Ich wanderte die Straße bis hinauf zur Waldgrenze, ich wollte einen Feldweg in Richtung Heiternplatz benutzen. Das erste Stück Feldweg war eine etwa 30 Meter lange Eisfläche, über die ich mußte. Ging eigentlich ganz gut. Ein Mann rief "Schlittschuhe geklaut?" Es folgte ein Schotterweg, aber der Grasstreifen daneben war angenehm matschig, so daß ich locker andere Leute überholen konnte. Das letzte Stück war schattig, daher noch schneebedeckt, aber auch hier kam ich durch.

Ich erreichte den Heiternplatz, eine große Rasenfläche, einige Stellen waren herrlich matschig. Wer "gute" Schuhe trug, mußte hier vorsichtig gehen. Nach Lust und Laune gehen konnte hier nur, wer Gummistiefel trug oder barfuß lief. Ein kleines Mädchen saß neben den Eltern und wollte es einigen Jungen nachmachen, die mit Gummistiefeln durch den Matsch stapften, aber die Eltern hielten es zurück mit den Worten: "Das geht nicht, du hast keine Gummistiefel an! Deine Schuhe gehen kaputt." Dann erblickte es mich und sagte: "Der läuft barfuß!" Dabei blieb es. Meine "Hoffnung" auf die Frage an die Eltern, ob es auch barfuß laufen dürfe, erfüllte sich nicht. Andere sagten: "Das ist ein Moorbad."

Ich schritt noch über den Friedhof Bergli (hier ein paar fassungslose Blicke älterer Herrschaften), dann schritt ich hinunter ins Riedtal. Dort überholte ich noch ein Ehepaar mit kleiner Tochter. Dieses Mädchen starrte mich mit großen Glotzaugen an, während die Eltern lächelten. Anstatt direkt nach Hause zu gehen, benutzte ich noch die Straße nach Brittnau, wo mir noch einige Leute begegneten. Mittlerweile wurde es kälter. Dann folgte der Trampelpfad, der dank Augusthochwasser sandiger geworden war.
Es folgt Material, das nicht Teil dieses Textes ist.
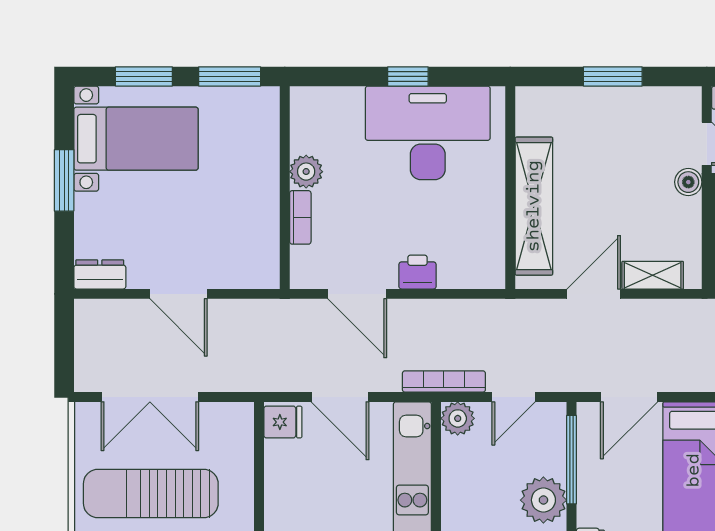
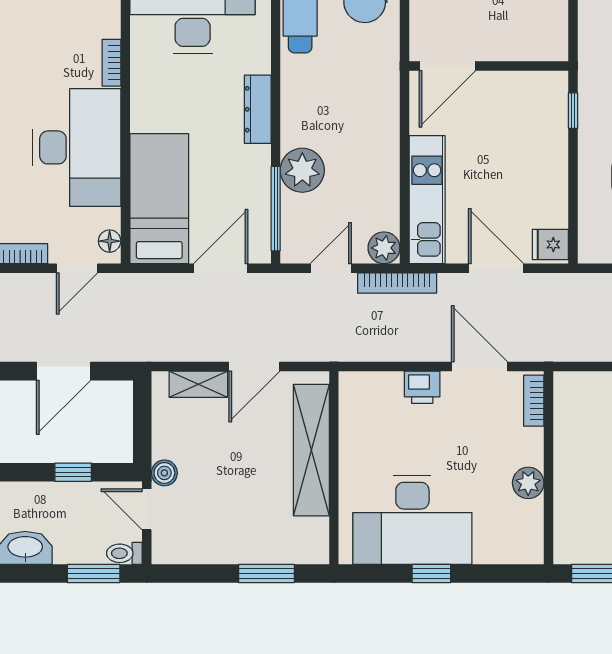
window: (613, 76) -> (266, 573), moved
bookcase: (300, 217) -> (534, 401), moved

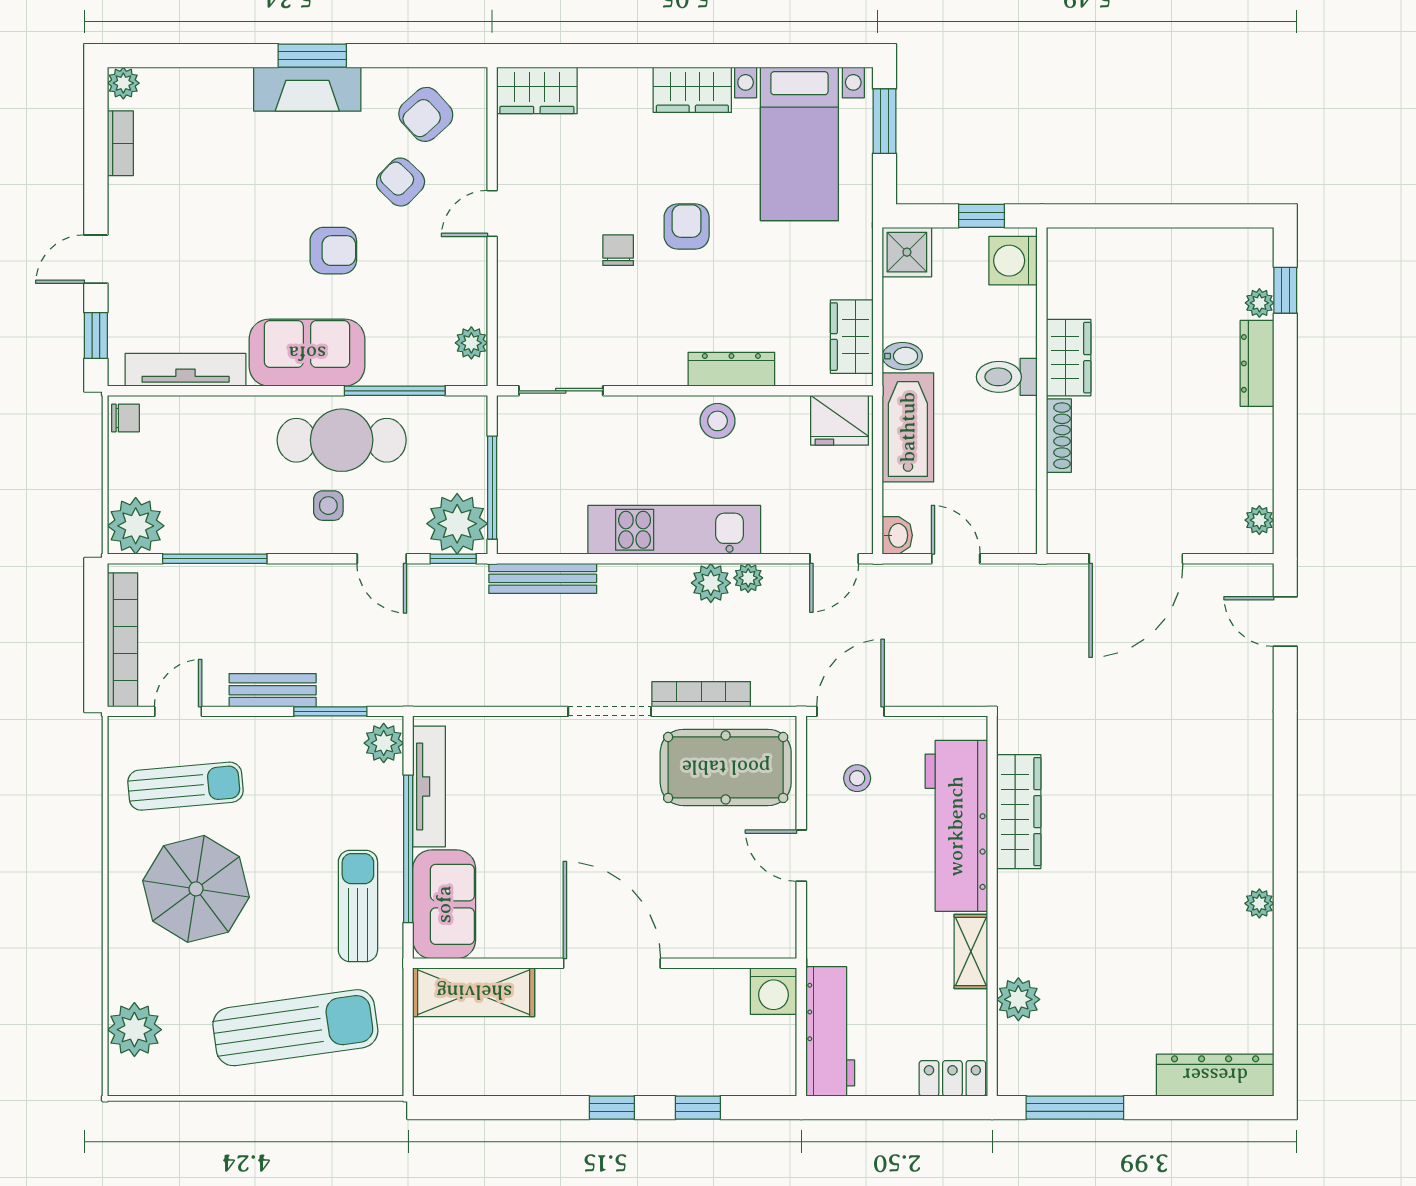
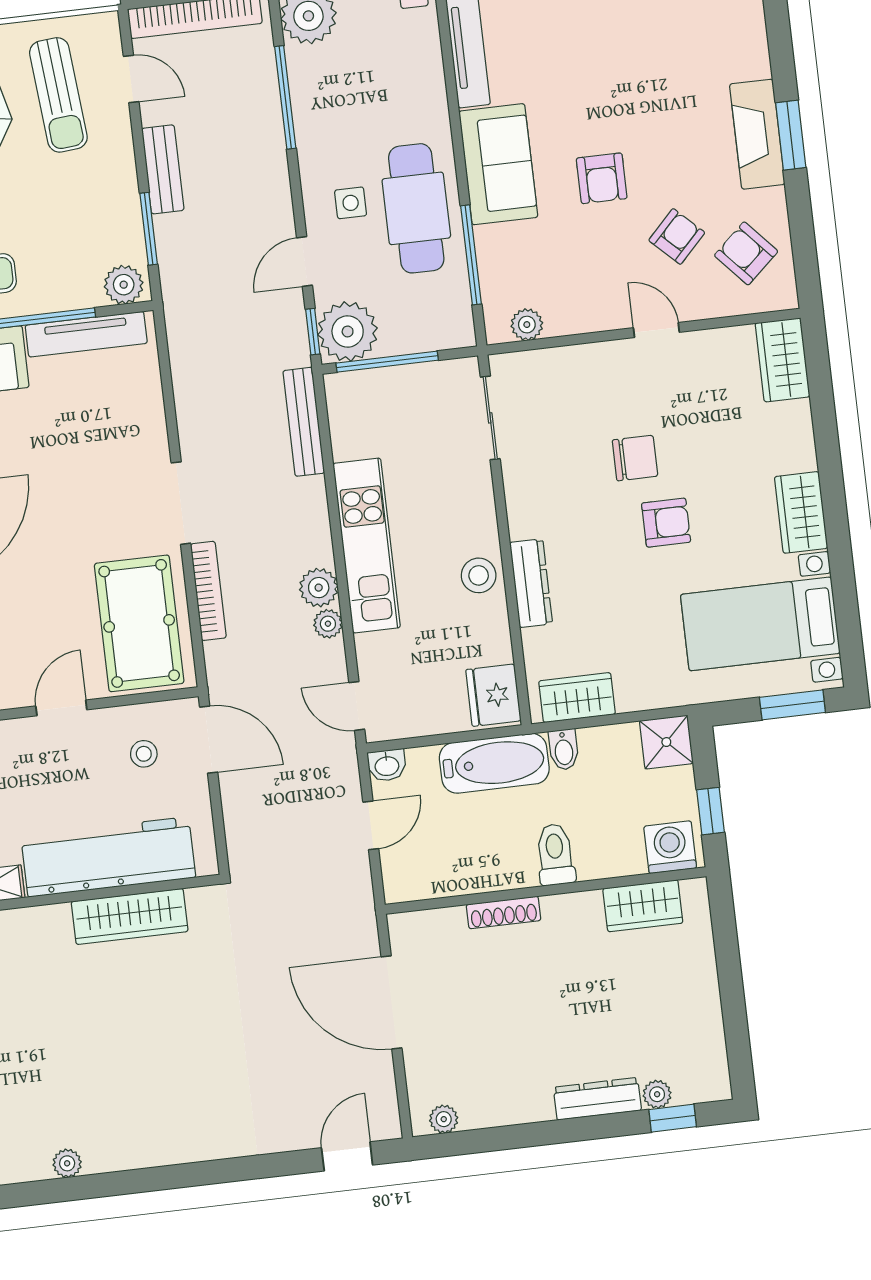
chair: (618, 250) -> (635, 458), width x1.37, depth x1.37
wardrobe: (1069, 358) -> (643, 906), moved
Meine Zehen waren ziemlich klamm geworden. Es folgte noch ein asphaltierter Feldweg nach Hause, wo ich ankam, als es bereits dunkel war. Ein barfüßiger Neujahrsspaziergang ging zu Ende, vor 3 Jahren etwas "absolut unmögliches". Aber man ist ja flexibel. Es wird sicher nicht mein letzter gewesen sein. Ich glaube nämlich nicht, daß man mich vor Erreichen des Rentenalters in eine Anstalt einweisen wird wegen barfuß. Dann würde der Stadt Zofingen nämlich ein Steuerzahler verloren gehen.